>> begin Records provided

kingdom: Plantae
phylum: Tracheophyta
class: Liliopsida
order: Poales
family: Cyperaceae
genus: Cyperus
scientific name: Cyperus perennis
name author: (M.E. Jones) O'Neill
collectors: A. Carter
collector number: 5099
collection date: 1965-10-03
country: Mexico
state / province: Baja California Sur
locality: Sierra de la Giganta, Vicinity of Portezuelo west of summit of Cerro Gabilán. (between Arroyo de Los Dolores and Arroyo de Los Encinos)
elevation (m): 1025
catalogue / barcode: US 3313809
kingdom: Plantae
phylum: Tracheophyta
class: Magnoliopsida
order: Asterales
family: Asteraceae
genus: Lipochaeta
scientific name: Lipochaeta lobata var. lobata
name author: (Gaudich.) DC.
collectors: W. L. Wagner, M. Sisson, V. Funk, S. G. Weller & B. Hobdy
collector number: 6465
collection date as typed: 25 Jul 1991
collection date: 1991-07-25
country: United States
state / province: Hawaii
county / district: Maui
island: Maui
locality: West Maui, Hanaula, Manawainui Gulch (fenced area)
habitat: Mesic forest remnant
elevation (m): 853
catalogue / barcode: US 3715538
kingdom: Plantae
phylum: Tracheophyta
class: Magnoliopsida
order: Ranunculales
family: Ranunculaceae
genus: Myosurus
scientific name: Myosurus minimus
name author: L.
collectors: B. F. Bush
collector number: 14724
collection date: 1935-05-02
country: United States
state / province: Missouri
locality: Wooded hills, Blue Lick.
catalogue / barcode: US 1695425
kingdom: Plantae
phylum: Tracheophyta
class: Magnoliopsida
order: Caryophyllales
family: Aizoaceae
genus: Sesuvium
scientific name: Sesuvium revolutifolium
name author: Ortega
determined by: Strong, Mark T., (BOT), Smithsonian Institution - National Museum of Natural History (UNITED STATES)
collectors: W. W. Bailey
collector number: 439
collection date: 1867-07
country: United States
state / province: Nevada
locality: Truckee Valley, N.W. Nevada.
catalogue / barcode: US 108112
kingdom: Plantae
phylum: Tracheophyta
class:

>> end Records provided

# Prompt
Rewrite all the lines above, putting "site" wherever "locality" appears and leaving everything else unchanged.

# Answer to the problem
kingdom: Plantae
phylum: Tracheophyta
class: Liliopsida
order: Poales
family: Cyperaceae
genus: Cyperus
scientific name: Cyperus perennis
name author: (M.E. Jones) O'Neill
collectors: A. Carter
collector number: 5099
collection date: 1965-10-03
country: Mexico
state / province: Baja California Sur
site: Sierra de la Giganta, Vicinity of Portezuelo west of summit of Cerro Gabilán. (between Arroyo de Los Dolores and Arroyo de Los Encinos)
elevation (m): 1025
catalogue / barcode: US 3313809
kingdom: Plantae
phylum: Tracheophyta
class: Magnoliopsida
order: Asterales
family: Asteraceae
genus: Lipochaeta
scientific name: Lipochaeta lobata var. lobata
name author: (Gaudich.) DC.
collectors: W. L. Wagner, M. Sisson, V. Funk, S. G. Weller & B. Hobdy
collector number: 6465
collection date as typed: 25 Jul 1991
collection date: 1991-07-25
country: United States
state / province: Hawaii
county / district: Maui
island: Maui
site: West Maui, Hanaula, Manawainui Gulch (fenced area)
habitat: Mesic forest remnant
elevation (m): 853
catalogue / barcode: US 3715538
kingdom: Plantae
phylum: Tracheophyta
class: Magnoliopsida
order: Ranunculales
family: Ranunculaceae
genus: Myosurus
scientific name: Myosurus minimus
name author: L.
collectors: B. F. Bush
collector number: 14724
collection date: 1935-05-02
country: United States
state / province: Missouri
site: Wooded hills, Blue Lick.
catalogue / barcode: US 1695425
kingdom: Plantae
phylum: Tracheophyta
class: Magnoliopsida
order: Caryophyllales
family: Aizoaceae
genus: Sesuvium
scientific name: Sesuvium revolutifolium
name author: Ortega
determined by: Strong, Mark T., (BOT), Smithsonian Institution - National Museum of Natural History (UNITED STATES)
collectors: W. W. Bailey
collector number: 439
collection date: 1867-07
country: United States
state / province: Nevada
site: Truckee Valley, N.W. Nevada.
catalogue / barcode: US 108112
kingdom: Plantae
phylum: Tracheophyta
class:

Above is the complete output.